▸ Your task: The line holding "(415,000) (2009) |" and every line after it through the end of the entries below: retype these exactly and nothing more.

Records from a dataset
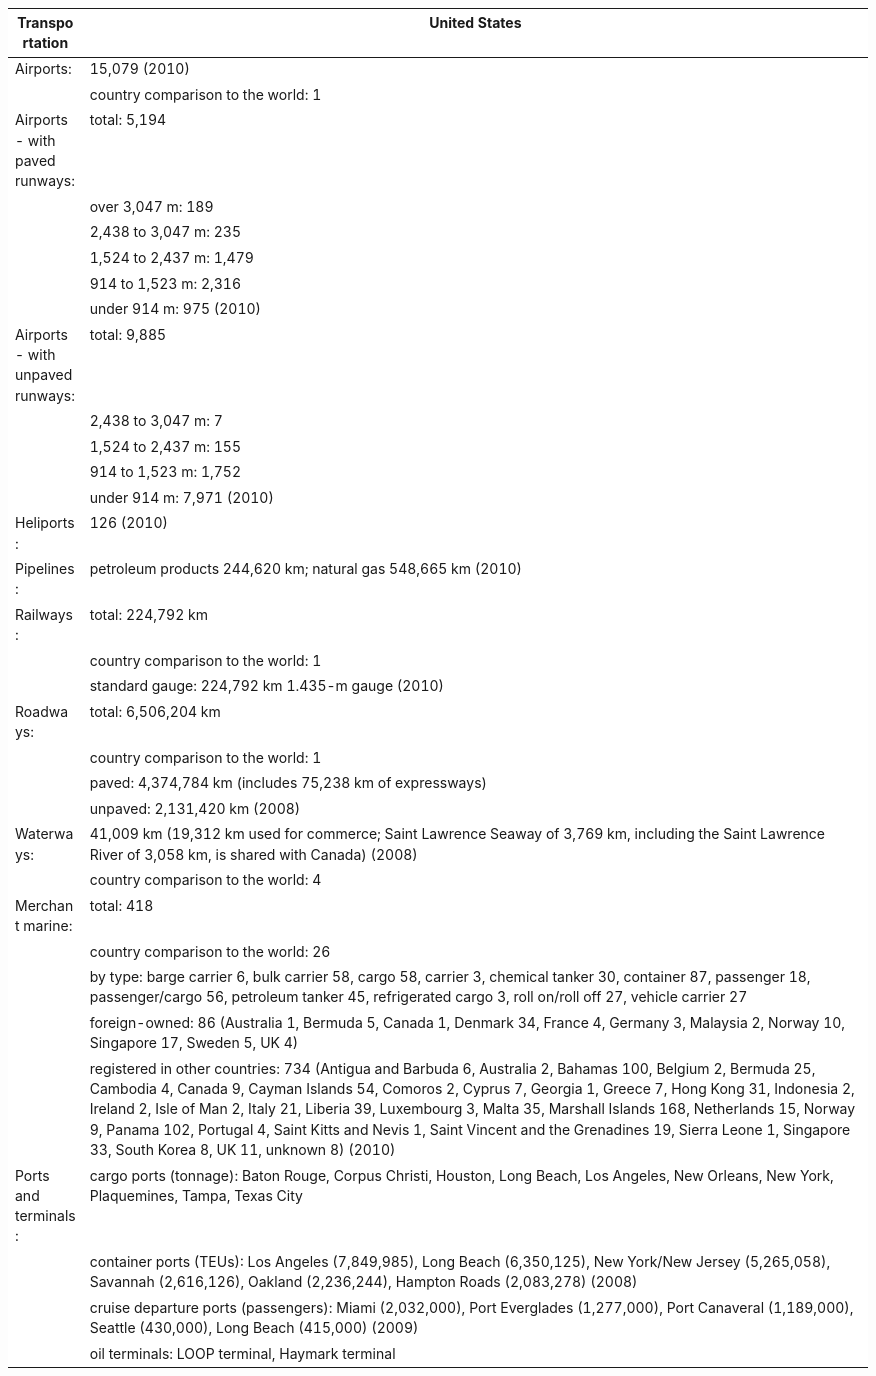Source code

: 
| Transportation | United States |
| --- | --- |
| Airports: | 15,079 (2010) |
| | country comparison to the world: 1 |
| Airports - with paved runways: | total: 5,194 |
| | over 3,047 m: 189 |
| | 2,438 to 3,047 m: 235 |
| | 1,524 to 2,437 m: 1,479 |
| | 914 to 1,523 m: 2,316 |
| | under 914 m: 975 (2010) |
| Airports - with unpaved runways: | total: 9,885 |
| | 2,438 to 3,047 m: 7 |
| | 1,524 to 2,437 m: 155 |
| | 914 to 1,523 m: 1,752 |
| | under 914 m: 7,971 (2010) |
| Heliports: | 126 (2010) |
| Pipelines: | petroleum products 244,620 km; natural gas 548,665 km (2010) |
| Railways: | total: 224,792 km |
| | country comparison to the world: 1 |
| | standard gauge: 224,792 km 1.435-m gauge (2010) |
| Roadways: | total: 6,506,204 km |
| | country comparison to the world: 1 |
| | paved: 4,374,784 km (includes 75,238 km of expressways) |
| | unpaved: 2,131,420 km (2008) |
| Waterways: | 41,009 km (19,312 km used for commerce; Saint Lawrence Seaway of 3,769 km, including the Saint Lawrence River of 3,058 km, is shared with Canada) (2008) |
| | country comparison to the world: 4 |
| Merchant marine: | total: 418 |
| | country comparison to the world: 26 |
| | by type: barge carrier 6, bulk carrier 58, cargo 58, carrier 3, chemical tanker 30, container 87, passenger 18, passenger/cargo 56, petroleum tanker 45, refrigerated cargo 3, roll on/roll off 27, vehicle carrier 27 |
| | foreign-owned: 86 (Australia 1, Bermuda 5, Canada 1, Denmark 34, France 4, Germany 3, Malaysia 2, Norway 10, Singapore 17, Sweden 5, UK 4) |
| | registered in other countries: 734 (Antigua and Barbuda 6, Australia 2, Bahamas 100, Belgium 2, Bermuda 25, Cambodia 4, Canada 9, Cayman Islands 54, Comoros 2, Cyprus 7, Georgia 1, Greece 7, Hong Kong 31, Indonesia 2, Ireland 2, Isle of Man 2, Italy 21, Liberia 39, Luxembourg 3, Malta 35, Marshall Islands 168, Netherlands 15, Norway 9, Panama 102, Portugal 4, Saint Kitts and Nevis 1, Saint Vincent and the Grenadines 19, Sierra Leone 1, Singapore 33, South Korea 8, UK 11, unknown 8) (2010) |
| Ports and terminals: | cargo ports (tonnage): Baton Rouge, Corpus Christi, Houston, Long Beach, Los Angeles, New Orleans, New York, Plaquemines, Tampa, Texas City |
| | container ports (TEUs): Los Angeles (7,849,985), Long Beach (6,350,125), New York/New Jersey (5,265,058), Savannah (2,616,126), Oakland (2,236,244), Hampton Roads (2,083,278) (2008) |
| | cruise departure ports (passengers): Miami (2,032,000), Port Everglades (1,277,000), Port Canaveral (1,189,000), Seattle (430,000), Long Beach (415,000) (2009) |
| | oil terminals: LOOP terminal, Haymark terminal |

▸ Written solution:
| | cruise departure ports (passengers): Miami (2,032,000), Port Everglades (1,277,000), Port Canaveral (1,189,000), Seattle (430,000), Long Beach (415,000) (2009) |
| | oil terminals: LOOP terminal, Haymark terminal |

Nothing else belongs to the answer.